O encontro visa analisar as implicações desses números para a formulação de políticas públicas eficazes e para a definição das alíquotas do Imposto Seletivo, um novo tributo que incidirá sobre produtos considerados prejudiciais à saúde. A iniciativa busca encontrar caminhos para a prevenção da obesidade e a promoção de padrões alimentares mais saudáveis.
A audiência pública, proposta pelo deputado Padre João (PT-MG), acontecerá às 16 horas, no plenário 9, e promete ser um espaço crucial para a troca de informações e o desenvolvimento de estratégias concretas. Conforme informações divulgadas pela Agência Câmara Notícias, o debate abordará desde o aumento do consumo de ultraprocessados até o impacto na qualidade de vida da população e na produtividade econômica do país.
Obesidade em Ascensão e o Alerta do Atlas Mundial 2026
O Atlas Mundial da Obesidade 2026, divulgado em março, aponta um crescimento expressivo na prevalência de excesso de peso e obesidade em diversas nações, incluindo o Brasil. Este cenário impacta diretamente os sistemas de saúde, a qualidade de vida da população e a produtividade econômica, configurando um problema multifacetado.

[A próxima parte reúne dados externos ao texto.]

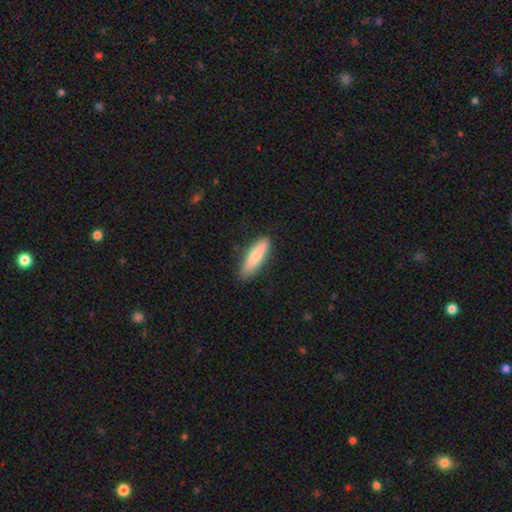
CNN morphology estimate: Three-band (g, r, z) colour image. It shows a smooth galaxy with no disk features (75%) that is cigar-shaped (64%). Merging: none (86%).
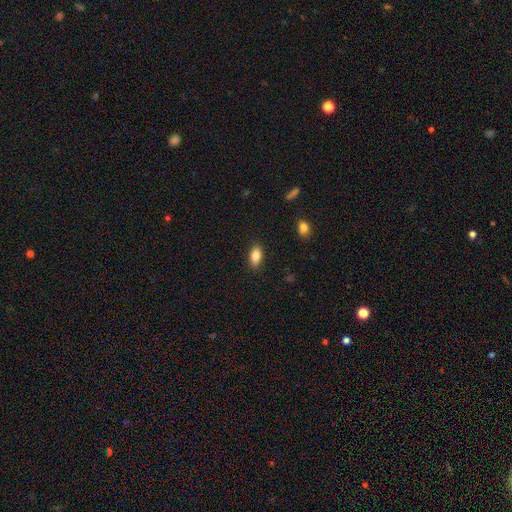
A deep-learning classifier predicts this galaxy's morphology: smooth 84%, featured or disk 8%, star or artifact 8%. Down the decision tree: how rounded — in between (87%); merging — none (88%).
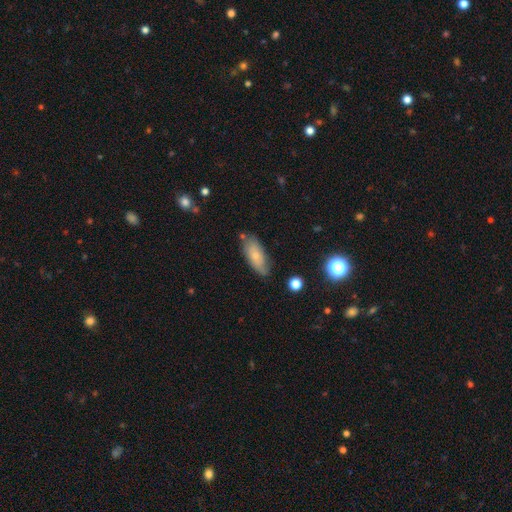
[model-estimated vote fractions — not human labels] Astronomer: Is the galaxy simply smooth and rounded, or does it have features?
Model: smooth — 69%.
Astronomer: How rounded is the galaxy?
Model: in between — 82%.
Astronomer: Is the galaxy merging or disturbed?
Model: none — 70%.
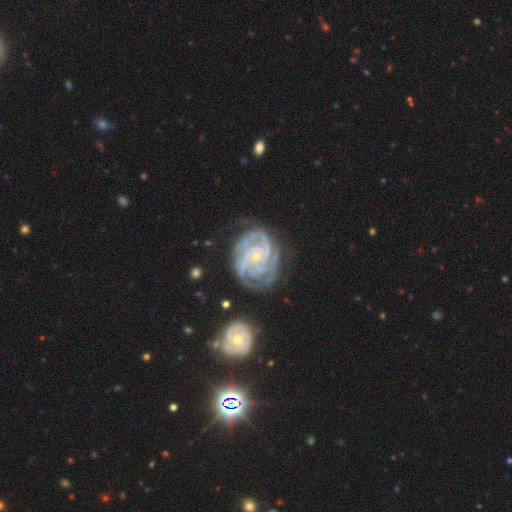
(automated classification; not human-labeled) Smooth or featured: featured or disk — 91% (star or artifact — 5%)
Edge-on disk: no — 98% (yes — 2%)
Bar: no — 71% (weak — 22%)
Spiral arms: yes — 98% (no — 2%)
Spiral winding: tight — 72% (medium — 25%)
Spiral arm count: 3 — 29% (4 — 23%)
Bulge size: small — 83% (moderate — 12%)
Merging: none — 65% (minor disturbance — 21%)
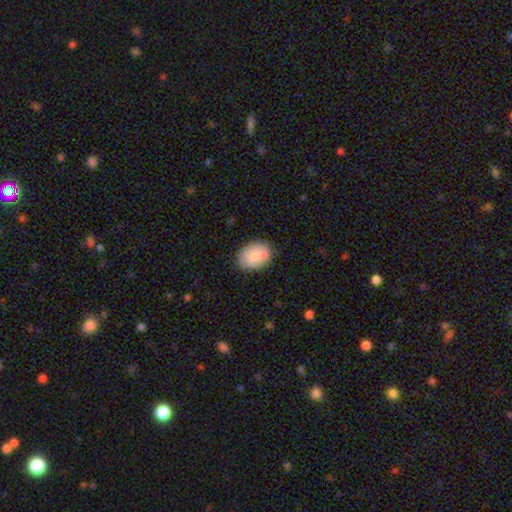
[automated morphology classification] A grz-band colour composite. It shows a smooth galaxy with no disk features (77%) that is in between round and cigar-shaped (73%). Merging: none (66%).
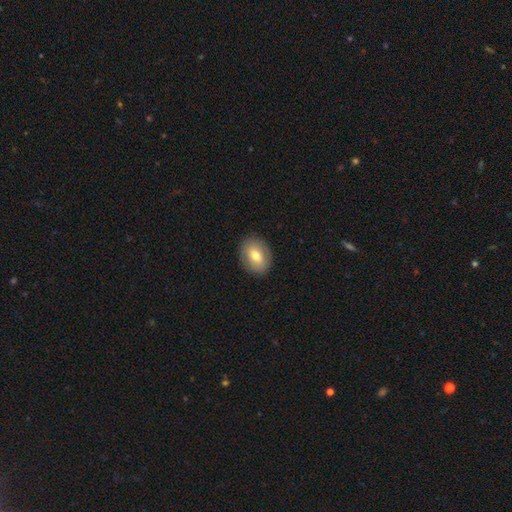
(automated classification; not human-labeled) smooth-or-featured: smooth: 68% | featured or disk: 24% | star or artifact: 8%
  how-rounded: in between: 67% | round: 32% | cigar-shaped: 1%
  merging: none: 88% | minor disturbance: 9% | major disturbance: 3% | merger: 1%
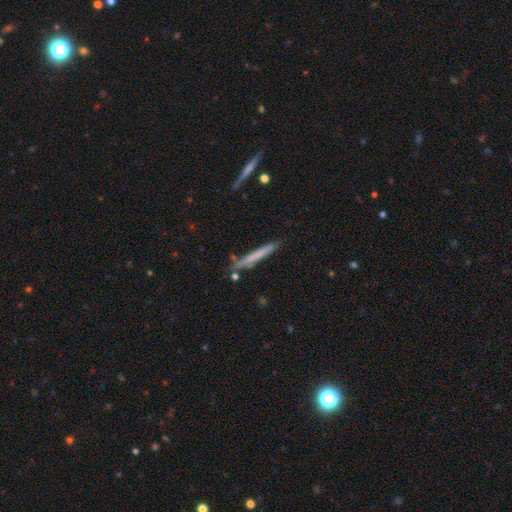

Entre os fatores cruciais associados a esse aumento, destaca-se o consumo elevado de alimentos ultraprocessados, refrigerantes e outras bebidas açucaradas. Esses produtos, ricos em açúcares adicionados, gorduras e sódio, estão diretamente ligados a um maior risco de desenvolvimento de obesidade, diabetes, doenças cardiovasculares e outras enfermidades crônicas não transmissíveis.
Bebidas Açucaradas: Um Risco Evitável para a Infância
Um dos pontos de atenção destacados pelo Atlas Mundial da Obesidade 2026 é o consumo de bebidas açucaradas por crianças. Em 134 países, incluindo o Brasil, a média de consumo diário entre crianças de 6 a 10 anos ultrapassa os 100 ml. Essa realidade representa um risco evitável que aumenta significativamente a probabilidade de obesidade infantil, um problema com consequências a longo prazo.
Políticas Públicas e a Tributação Seletiva como Ferramentas
Organismos internacionais e um vasto corpo de evidências científicas reforçam a importância de políticas públicas integradas para combater a obesidade. Medidas regulatórias, informacionais e, especialmente, fiscais são cruciais para a promoção de ambientes alimentares mais saudáveis. A ideia é desestimular o consumo de produtos nocivos e incentivar escolhas mais saudáveis.
Nesse contexto, a tributação seletiva sobre produtos prejudiciais à saúde surge como uma estratégia fundamental. O objetivo é criar um diferencial econômico que desencoraje a aquisição e o consumo desses itens, contribuindo diretamente para a redução dos fatores de risco associados a doenças crônicas. A discussão sobre o Imposto Seletivo, instituído pela recente reforma tributária brasileira, ganha, portanto, um papel central nesse debate.
O Imposto Seletivo como Oportunidade para a Saúde Pública
O deputado Padre João ressalta que o Imposto Seletivo foi concebido justamente para incidir sobre bens e serviços que afetam negativamente a saúde e o meio ambiente. A definição das alíquotas e dos critérios de incidência deste imposto representa uma oportunidade única para alinhar a política fiscal brasileira com as mais recentes evidências científicas e com as estratégias de promoção da saúde.
A intenção é que a tributação seletiva se torne um instrumento poderoso para a construção de um futuro mais saudável, onde as escolhas alimentares da população sejam facilitadas em direção a opções nutritivas e benéficas. A audiência pública é um passo importante nesse caminho, buscando a convergência de esforços para enfrentar o complexo desafio da obesidade.